When I finish any client’s estate plan, I email them electronic copies of their executed documents in addition to providing them with the original copies of their documents in their Estate Plan Portfolio binder. I advise sharing the electronic copies of your estate plan documents with whomever you’ve appointed as your executor and/or trustee, and, if you are married, to whomever you’ve appointed as your successor executor and/or successor trustee. Included in the email should be a note letting them know where to find the originals of your documents.
If you’re not comfortable sharing the contents of your estate plan documents with your fiduciaries, you should let at least two trusted people, who are not your spouse, know where to find the originals of your documents.
If you have a will-centered estate plan that does not include a trust, the location of the original will is critical information that your executor must have. This is because a court will only accept the original will for purposes of opening a probate proceeding (the judicial proceeding in which a judge supervises the disposition of a person’s assets after they pass). If your executor does not know where to find the original of your will, a copy of your will may only be admitted as “probative evidence” of your wishes, but a court is not bound by its terms.
For some people, this may not be an issue, but, in cases in which there is the potential for discord among your heirs, not knowing the location of the original of your will can create a huge headache.
A good illustration of the problems caused by not telling someone where to find your will occurred in the estate of the famous Olympic sprinter, Florence "FloJo" Griffith Joyner.
When Ms.
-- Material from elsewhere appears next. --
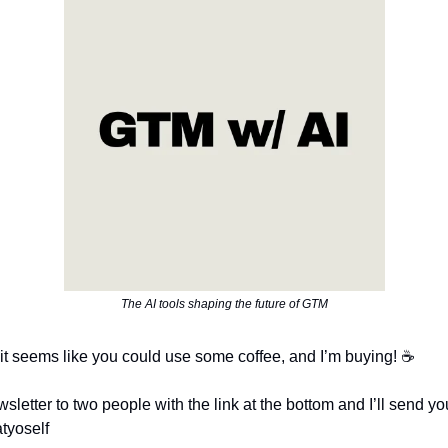
The AI tools shaping the future of GTM
it seems like you could use some coffee, and I’m buying! ☕
sletter to two people with the link at the bottom and I’ll send y
atyoself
Joyner died unexpectedly at the age of 28, she had not told anyone where to find her original will. This proved a significant issue when Ms. Joyner’s mother claimed that Ms. Joyner promised that she could live in Ms. Joyner’s house until she died. Ms. Joyner’s husband disputed his mother-in-law’s claim, and the case wound up in court. Hundreds of thousand of dollars in legal fees could have been avoided had Ms. Joyner told someone where to find her will.
The moral of the story is make sure at least a couple of different trusted friends or family know where to find your original estate plan documents.